**Aim of the task**
Can you put every line of the rows below into a numbered list, leaving out the blank lines?

Saved entries:
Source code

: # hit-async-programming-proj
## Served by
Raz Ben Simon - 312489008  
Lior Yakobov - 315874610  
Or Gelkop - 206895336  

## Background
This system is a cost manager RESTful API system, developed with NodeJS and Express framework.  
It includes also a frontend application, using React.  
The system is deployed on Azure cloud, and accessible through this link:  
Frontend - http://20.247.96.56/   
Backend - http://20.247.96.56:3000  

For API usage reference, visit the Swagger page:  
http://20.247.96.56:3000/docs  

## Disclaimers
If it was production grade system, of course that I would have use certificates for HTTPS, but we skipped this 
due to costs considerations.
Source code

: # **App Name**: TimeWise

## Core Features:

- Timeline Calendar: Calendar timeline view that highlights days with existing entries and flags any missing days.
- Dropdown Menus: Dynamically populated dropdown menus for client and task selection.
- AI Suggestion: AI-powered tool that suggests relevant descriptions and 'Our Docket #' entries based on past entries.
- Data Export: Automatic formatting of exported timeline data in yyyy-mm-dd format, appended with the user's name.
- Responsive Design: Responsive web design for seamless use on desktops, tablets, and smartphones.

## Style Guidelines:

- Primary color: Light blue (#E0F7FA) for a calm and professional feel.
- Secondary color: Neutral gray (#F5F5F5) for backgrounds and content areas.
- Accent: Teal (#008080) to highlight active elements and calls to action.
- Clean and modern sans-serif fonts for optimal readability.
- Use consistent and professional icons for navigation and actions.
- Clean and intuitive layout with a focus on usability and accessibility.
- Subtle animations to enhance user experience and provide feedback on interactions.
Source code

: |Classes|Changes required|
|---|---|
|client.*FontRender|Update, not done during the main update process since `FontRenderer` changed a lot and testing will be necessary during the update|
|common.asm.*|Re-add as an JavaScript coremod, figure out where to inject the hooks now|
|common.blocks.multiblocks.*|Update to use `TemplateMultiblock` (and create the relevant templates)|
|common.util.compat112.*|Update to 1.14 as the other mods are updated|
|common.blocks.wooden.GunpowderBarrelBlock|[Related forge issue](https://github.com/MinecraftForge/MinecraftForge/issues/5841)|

**Response to this exercise**
1. Source code
2. : # hit-async-programming-proj
3. ## Served by
4. Raz Ben Simon - 312489008  
5. Lior Yakobov - 315874610  
6. Or Gelkop - 206895336  
7. ## Background
8. This system is a cost manager RESTful API system, developed with NodeJS and Express framework.  
9. It includes also a frontend application, using React.  
10. The system is deployed on Azure cloud, and accessible through this link:  
11. Frontend - http://20.247.96.56/   
12. Backend - http://20.247.96.56:3000  
13. For API usage reference, visit the Swagger page:  
14. http://20.247.96.56:3000/docs  
15. ## Disclaimers
16. If it was production grade system, of course that I would have use certificates for HTTPS, but we skipped this 
17. due to costs considerations.
18. Source code
19. : # **App Name**: TimeWise
20. ## Core Features:
21. - Timeline Calendar: Calendar timeline view that highlights days with existing entries and flags any missing days.
22. - Dropdown Menus: Dynamically populated dropdown menus for client and task selection.
23. - AI Suggestion: AI-powered tool that suggests relevant descriptions and 'Our Docket #' entries based on past entries.
24. - Data Export: Automatic formatting of exported timeline data in yyyy-mm-dd format, appended with the user's name.
25. - Responsive Design: Responsive web design for seamless use on desktops, tablets, and smartphones.
26. ## Style Guidelines:
27. - Primary color: Light blue (#E0F7FA) for a calm and professional feel.
28. - Secondary color: Neutral gray (#F5F5F5) for backgrounds and content areas.
29. - Accent: Teal (#008080) to highlight active elements and calls to action.
30. - Clean and modern sans-serif fonts for optimal readability.
31. - Use consistent and professional icons for navigation and actions.
32. - Clean and intuitive layout with a focus on usability and accessibility.
33. - Subtle animations to enhance user experience and provide feedback on interactions.
34. Source code
35. : |Classes|Changes required|
36. |---|---|
37. |client.*FontRender|Update, not done during the main update process since `FontRenderer` changed a lot and testing will be necessary during the update|
38. |common.asm.*|Re-add as an JavaScript coremod, figure out where to inject the hooks now|
39. |common.blocks.multiblocks.*|Update to use `TemplateMultiblock` (and create the relevant templates)|
40. |common.util.compat112.*|Update to 1.14 as the other mods are updated|
41. |common.blocks.wooden.GunpowderBarrelBlock|[Related forge issue](https://github.com/MinecraftForge/MinecraftForge/issues/5841)|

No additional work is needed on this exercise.